4.6 Deviation: Markov & Chebyshev Bounds

Flipping Coins


Suppose you flip a fair coin 100 times. The coin flips are all mutually independent.

  1. What is the expected number of heads?

    Exercise 1

    Let \(X\) denote the number of heads. Let \(X_i\) be the indicator variable that is 1 when the \(i^{th}\) coin flip is heads. Then \[ X = X_1+X_2+\ldots +X_{100}.\] Hence, by linearity of expectation, \[E[X] = E[X_1+X_2+\ldots+X_{100}] = E[X_1]+\ldots+E[X_{100}]\] and we need to find the expectation of each individual indicator. We compute: \[E[X_i]= 1 \cdot \Pr[\text{flip head}] + 0 \cdot \Pr[\text{flip tail}] = \frac{1}{2}.\] Putting everything together, we conclude that \(E[X] = 100 \cdot \frac{1}{2} = 50\).

  2. What is an upper bound on the probability that the number of heads is at least 70 according to Markov's Theorem?

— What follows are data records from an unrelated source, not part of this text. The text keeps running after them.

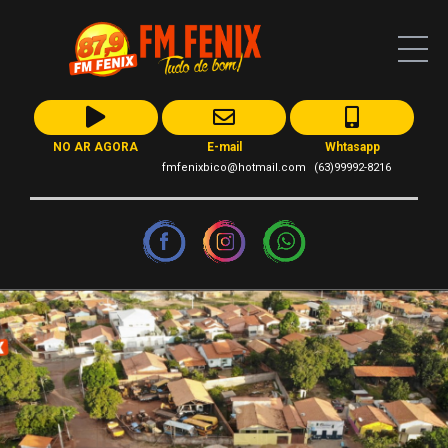
NO AR AGORA
E-mail
Whtasapp
fmfenixbico@hotmail.com
(63)99992-8216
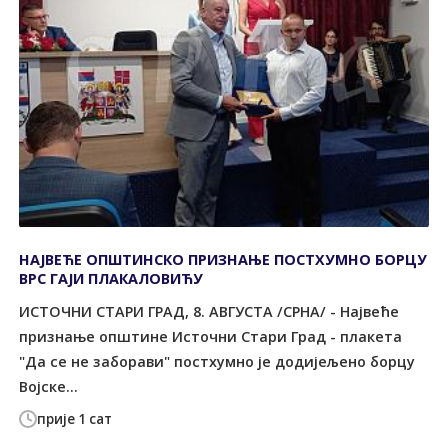
НАЈВЕЋЕ ОПШТИНСКО ПРИЗНАЊЕ ПОСТХУМНО БОРЦУ
ВРС ГАЈИ ПЛАКАЛОВИЋУ
ИСТОЧНИ СТАРИ ГРАД, 8. АВГУСТА /СРНА/ - Највеће
признање општине Источни Стари Град - плакета
"Да се не заборави" постхумно је додијељено борцу
Војске...
прије 1 сат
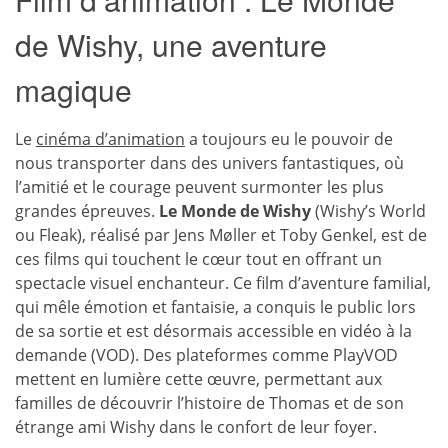
de Wishy, une aventure
magique
Le
cinéma d’animation
a toujours eu le pouvoir de
nous transporter dans des univers fantastiques, où
l’amitié et le courage peuvent surmonter les plus
grandes épreuves.
Le Monde de Wishy
(Wishy’s World
ou Fleak), réalisé par Jens Møller et Toby Genkel, est de
ces films qui touchent le cœur tout en offrant un
spectacle visuel enchanteur. Ce film d’aventure familial,
qui mêle émotion et fantaisie, a conquis le public lors
de sa sortie et est désormais accessible en vidéo à la
demande (VOD). Des plateformes comme PlayVOD
mettent en lumière cette œuvre, permettant aux
familles de découvrir l’histoire de Thomas et de son
étrange ami Wishy dans le confort de leur foyer.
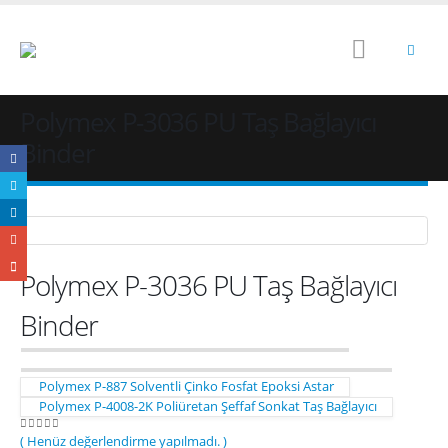
Polymex P-3036 PU Taş Bağlayıcı
Binder
Polymex P-3036 PU Taş Bağlayıcı
Binder
Polymex P-887 Solventli Çinko Fosfat Epoksi Astar
Polymex P-4008-2K Poliüretan Şeffaf Sonkat Taş Bağlayıcı
( Henüz değerlendirme yapılmadı. )
0
out of 5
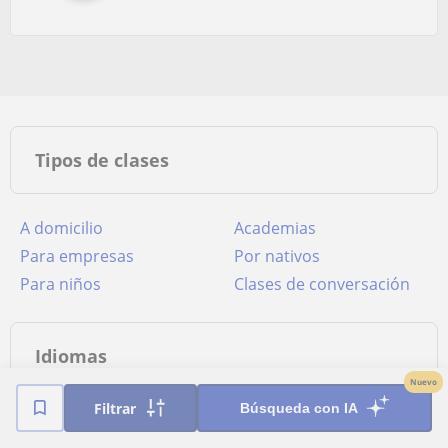
Tipos de clases
A domicilio
Academias
para empresas
por nativos
para niños
clases de conversación
Idiomas
Nuevo
Filtrar
Búsqueda con IA
Clases particulares de
Clases particulares de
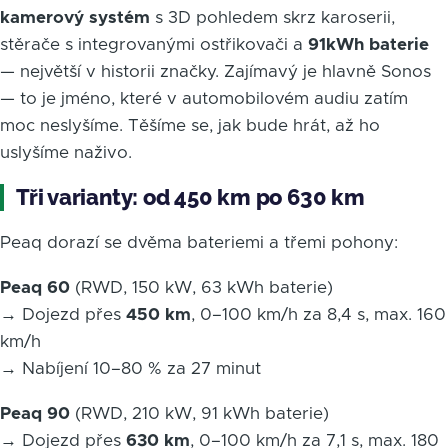
kamerový systém
s 3D pohledem skrz karoserii,
stěrače s integrovanými ostřikovači a
91kWh baterie
— největší v historii značky. Zajímavý je hlavně Sonos
— to je jméno, které v automobilovém audiu zatím
moc neslyšíme. Těšíme se, jak bude hrát, až ho
uslyšíme naživo.
Tři varianty: od 450 km po 630 km
Peaq dorazí se dvěma bateriemi a třemi pohony:
Peaq 60
(RWD, 150 kW, 63 kWh baterie)
→ Dojezd přes
450 km
, 0–100 km/h za 8,4 s, max. 160
km/h
→ Nabíjení 10–80 % za 27 minut
Peaq 90
(RWD, 210 kW, 91 kWh baterie)
→ Dojezd přes
630 km
, 0–100 km/h za 7,1 s, max. 180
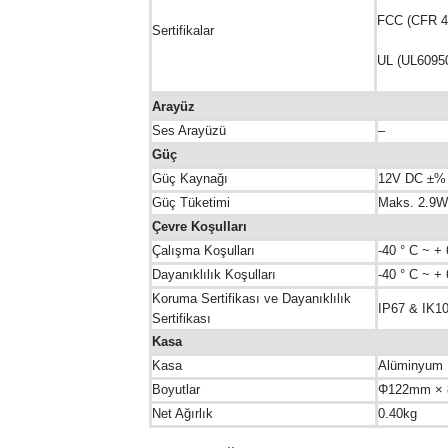
FCC (CFR 4
Sertifikalar
UL (UL6095
Arayüz
Ses Arayüzü
–
Güç
Güç Kaynağı
12V DC ±%
Güç Tüketimi
Maks. 2.9W
Çevre Koşulları
Çalışma Koşulları
-40 ° C ~ +
Dayanıklılık Koşulları
-40 ° C ~ +
Koruma Sertifikası ve Dayanıklılık
IP67 & IK1
Sertifikası
Kasa
Kasa
Alüminyum
Boyutlar
Φ122mm ×
Net Ağırlık
0.40kg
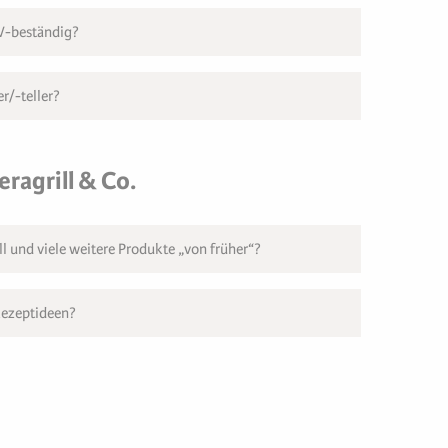
UV-beständig?
r/-teller?
ragrill & Co.
l und viele weitere Produkte „von früher“?
Rezeptideen?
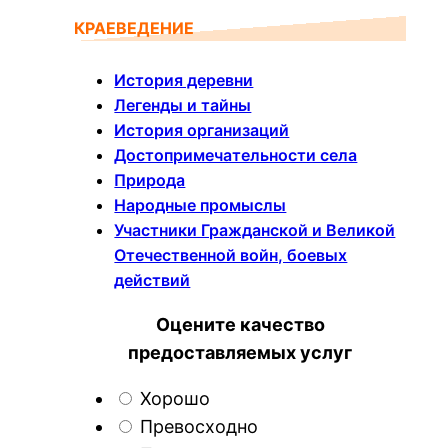
КРАЕВЕДЕНИЕ
История деревни
Легенды и тайны
История организаций
Достопримечательности села
Природа
Народные промыслы
Участники Гражданской и Великой
Отечественной войн, боевых
действий
Оцените качество
предоставляемых услуг
Хорошо
Превосходно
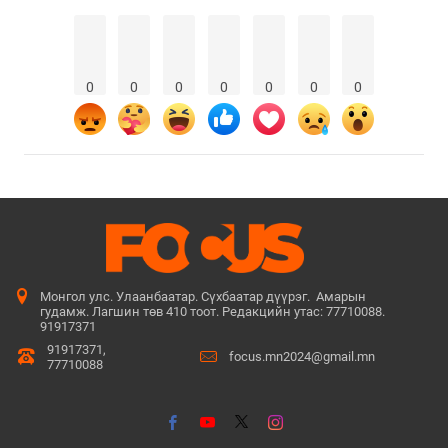
0
0
0
0
0
0
0
Монгол улс. Улаанбаатар. Сүхбаатар дүүрэг. Амарын
гудамж. Лагшин төв 410 тоот. Редакцийн утас: 77710088.
91917371
91917371,
focus.mn2024@gmail.mn
77710088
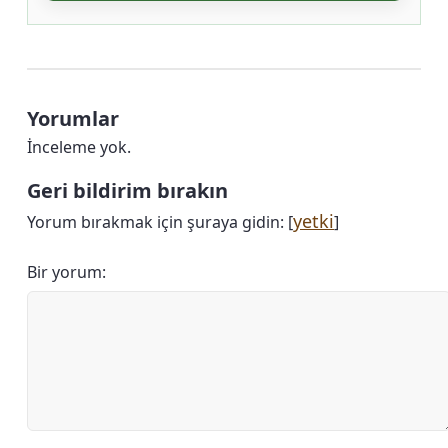
Yorumlar
İnceleme yok.
Geri bildirim bırakın
yetki
Yorum bırakmak için şuraya gidin: [
]
Bir yorum:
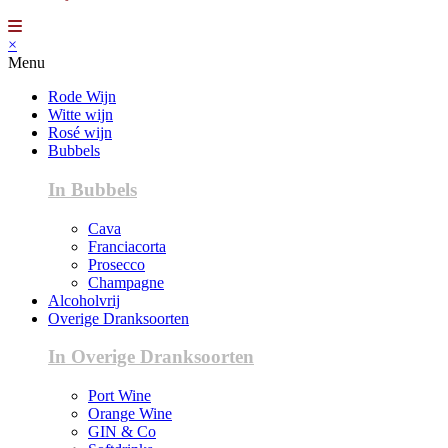
×
Menu
Rode Wijn
Witte wijn
Rosé wijn
Bubbels
In Bubbels
Cava
Franciacorta
Prosecco
Champagne
Alcoholvrij
Overige Dranksoorten
In Overige Dranksoorten
Port Wine
Orange Wine
GIN & Co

Please answer as a fraction in the form x/y.

    Exercise 2

    The expected number of heads is 50. So the probability that the number of heads is at least 70 is at most \(\frac{50}{70} = \frac{5}{7}\).

  3. What is the variance of the number of heads?

    Exercise 3

    Let \(X\) and \(X_i\) be as in Question 1. Then, by the independence of the \(X_i\), we know \[Var[X] = Var[X_1 +\ldots+ X_{100}] = Var[X_1]+ \ldots + Var[X_{100}]\] and we need to find the variance of each indicator. We compute: \[Var[X_i] = E[X^2] - E[X]^2 =\frac{1}{2} - \left(\frac{1}{2}\right)^2 = \frac{1}{4}.\] Putting everything together, we have \( Var[X] = 100\cdot \frac{1}{4} = 25 \).

  4. What is an upper bound on the probability that the number of heads is less than 30 or greater than 70 according to Chebyshev's Theorem? Please answer as a fraction in the form x/y.

    Exercise 4

    The mean is 50. So, the variable is less than 30 and more than 70 iff it deviates from its mean by \(20=|30-50|=|70-50|\) or more. How big is this deviation in comparison to the standard deviation? Since the variance of the number of heads is 25, its standard deviation is 5. So, deviation by 20 is 4 times the standard one.

    Now, Chebyshev's Theorem says that the probability of the number of heads deviating from its mean by 4 times the standard deviation is \(\leq \frac{1}{4^2} = \frac{1}{16}\).